- **MATERIAL SHOWN**:

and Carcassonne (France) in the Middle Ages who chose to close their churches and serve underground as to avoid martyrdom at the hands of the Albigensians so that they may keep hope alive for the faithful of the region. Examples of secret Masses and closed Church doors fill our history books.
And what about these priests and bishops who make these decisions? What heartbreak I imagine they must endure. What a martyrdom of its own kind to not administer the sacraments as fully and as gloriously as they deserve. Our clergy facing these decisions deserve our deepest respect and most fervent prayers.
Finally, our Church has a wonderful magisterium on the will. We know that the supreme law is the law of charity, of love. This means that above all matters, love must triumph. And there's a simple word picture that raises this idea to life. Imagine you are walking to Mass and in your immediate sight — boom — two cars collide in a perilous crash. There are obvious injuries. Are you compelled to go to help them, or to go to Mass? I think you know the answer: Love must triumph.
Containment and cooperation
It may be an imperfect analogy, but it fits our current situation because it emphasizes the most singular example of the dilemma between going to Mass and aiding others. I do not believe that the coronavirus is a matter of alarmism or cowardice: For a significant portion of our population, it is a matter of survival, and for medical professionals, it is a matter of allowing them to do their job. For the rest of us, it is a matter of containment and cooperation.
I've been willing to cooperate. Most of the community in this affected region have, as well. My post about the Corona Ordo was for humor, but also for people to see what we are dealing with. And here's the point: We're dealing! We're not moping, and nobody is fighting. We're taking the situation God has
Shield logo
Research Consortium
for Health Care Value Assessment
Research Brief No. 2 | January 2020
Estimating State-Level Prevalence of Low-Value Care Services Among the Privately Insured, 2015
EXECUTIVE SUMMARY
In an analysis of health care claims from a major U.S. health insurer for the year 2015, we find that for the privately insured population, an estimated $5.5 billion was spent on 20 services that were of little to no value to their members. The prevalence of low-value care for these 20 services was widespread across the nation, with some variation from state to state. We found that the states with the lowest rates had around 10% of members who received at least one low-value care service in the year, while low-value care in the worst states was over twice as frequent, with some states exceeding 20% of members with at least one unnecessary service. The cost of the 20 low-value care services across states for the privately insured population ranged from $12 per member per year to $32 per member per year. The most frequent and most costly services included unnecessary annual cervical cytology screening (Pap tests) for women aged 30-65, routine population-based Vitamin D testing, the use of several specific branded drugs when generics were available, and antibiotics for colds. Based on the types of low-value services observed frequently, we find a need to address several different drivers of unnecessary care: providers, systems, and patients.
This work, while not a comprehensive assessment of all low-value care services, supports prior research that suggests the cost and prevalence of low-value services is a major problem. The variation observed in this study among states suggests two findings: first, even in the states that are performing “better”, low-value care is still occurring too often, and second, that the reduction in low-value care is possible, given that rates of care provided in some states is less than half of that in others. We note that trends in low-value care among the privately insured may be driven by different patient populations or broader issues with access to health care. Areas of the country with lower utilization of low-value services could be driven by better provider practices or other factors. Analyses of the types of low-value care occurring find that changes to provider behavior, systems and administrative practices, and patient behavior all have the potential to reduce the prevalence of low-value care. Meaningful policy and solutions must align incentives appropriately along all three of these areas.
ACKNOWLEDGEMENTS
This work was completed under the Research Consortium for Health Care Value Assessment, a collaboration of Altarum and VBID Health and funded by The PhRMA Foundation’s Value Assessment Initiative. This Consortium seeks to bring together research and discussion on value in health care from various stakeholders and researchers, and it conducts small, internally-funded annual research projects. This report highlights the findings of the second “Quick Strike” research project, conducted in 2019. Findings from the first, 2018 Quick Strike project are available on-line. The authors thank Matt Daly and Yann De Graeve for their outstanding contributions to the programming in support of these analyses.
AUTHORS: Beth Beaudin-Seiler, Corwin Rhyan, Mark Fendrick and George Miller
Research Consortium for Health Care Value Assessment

- **WORK REQUIRED**:
Reproduce the full set of records precisely.

- **OUTPUT**:
and Carcassonne (France) in the Middle Ages who chose to close their churches and serve underground as to avoid martyrdom at the hands of the Albigensians so that they may keep hope alive for the faithful of the region. Examples of secret Masses and closed Church doors fill our history books.
And what about these priests and bishops who make these decisions? What heartbreak I imagine they must endure. What a martyrdom of its own kind to not administer the sacraments as fully and as gloriously as they deserve. Our clergy facing these decisions deserve our deepest respect and most fervent prayers.
Finally, our Church has a wonderful magisterium on the will. We know that the supreme law is the law of charity, of love. This means that above all matters, love must triumph. And there's a simple word picture that raises this idea to life. Imagine you are walking to Mass and in your immediate sight — boom — two cars collide in a perilous crash. There are obvious injuries. Are you compelled to go to help them, or to go to Mass? I think you know the answer: Love must triumph.
Containment and cooperation
It may be an imperfect analogy, but it fits our current situation because it emphasizes the most singular example of the dilemma between going to Mass and aiding others. I do not believe that the coronavirus is a matter of alarmism or cowardice: For a significant portion of our population, it is a matter of survival, and for medical professionals, it is a matter of allowing them to do their job. For the rest of us, it is a matter of containment and cooperation.
I've been willing to cooperate. Most of the community in this affected region have, as well. My post about the Corona Ordo was for humor, but also for people to see what we are dealing with. And here's the point: We're dealing! We're not moping, and nobody is fighting. We're taking the situation God has
Shield logo
Research Consortium
for Health Care Value Assessment
Research Brief No. 2 | January 2020
Estimating State-Level Prevalence of Low-Value Care Services Among the Privately Insured, 2015
EXECUTIVE SUMMARY
In an analysis of health care claims from a major U.S. health insurer for the year 2015, we find that for the privately insured population, an estimated $5.5 billion was spent on 20 services that were of little to no value to their members. The prevalence of low-value care for these 20 services was widespread across the nation, with some variation from state to state. We found that the states with the lowest rates had around 10% of members who received at least one low-value care service in the year, while low-value care in the worst states was over twice as frequent, with some states exceeding 20% of members with at least one unnecessary service. The cost of the 20 low-value care services across states for the privately insured population ranged from $12 per member per year to $32 per member per year. The most frequent and most costly services included unnecessary annual cervical cytology screening (Pap tests) for women aged 30-65, routine population-based Vitamin D testing, the use of several specific branded drugs when generics were available, and antibiotics for colds. Based on the types of low-value services observed frequently, we find a need to address several different drivers of unnecessary care: providers, systems, and patients.
This work, while not a comprehensive assessment of all low-value care services, supports prior research that suggests the cost and prevalence of low-value services is a major problem. The variation observed in this study among states suggests two findings: first, even in the states that are performing “better”, low-value care is still occurring too often, and second, that the reduction in low-value care is possible, given that rates of care provided in some states is less than half of that in others. We note that trends in low-value care among the privately insured may be driven by different patient populations or broader issues with access to health care. Areas of the country with lower utilization of low-value services could be driven by better provider practices or other factors. Analyses of the types of low-value care occurring find that changes to provider behavior, systems and administrative practices, and patient behavior all have the potential to reduce the prevalence of low-value care. Meaningful policy and solutions must align incentives appropriately along all three of these areas.
ACKNOWLEDGEMENTS
This work was completed under the Research Consortium for Health Care Value Assessment, a collaboration of Altarum and VBID Health and funded by The PhRMA Foundation’s Value Assessment Initiative. This Consortium seeks to bring together research and discussion on value in health care from various stakeholders and researchers, and it conducts small, internally-funded annual research projects. This report highlights the findings of the second “Quick Strike” research project, conducted in 2019. Findings from the first, 2018 Quick Strike project are available on-line. The authors thank Matt Daly and Yann De Graeve for their outstanding contributions to the programming in support of these analyses.
AUTHORS: Beth Beaudin-Seiler, Corwin Rhyan, Mark Fendrick and George Miller
Research Consortium for Health Care Value Assessment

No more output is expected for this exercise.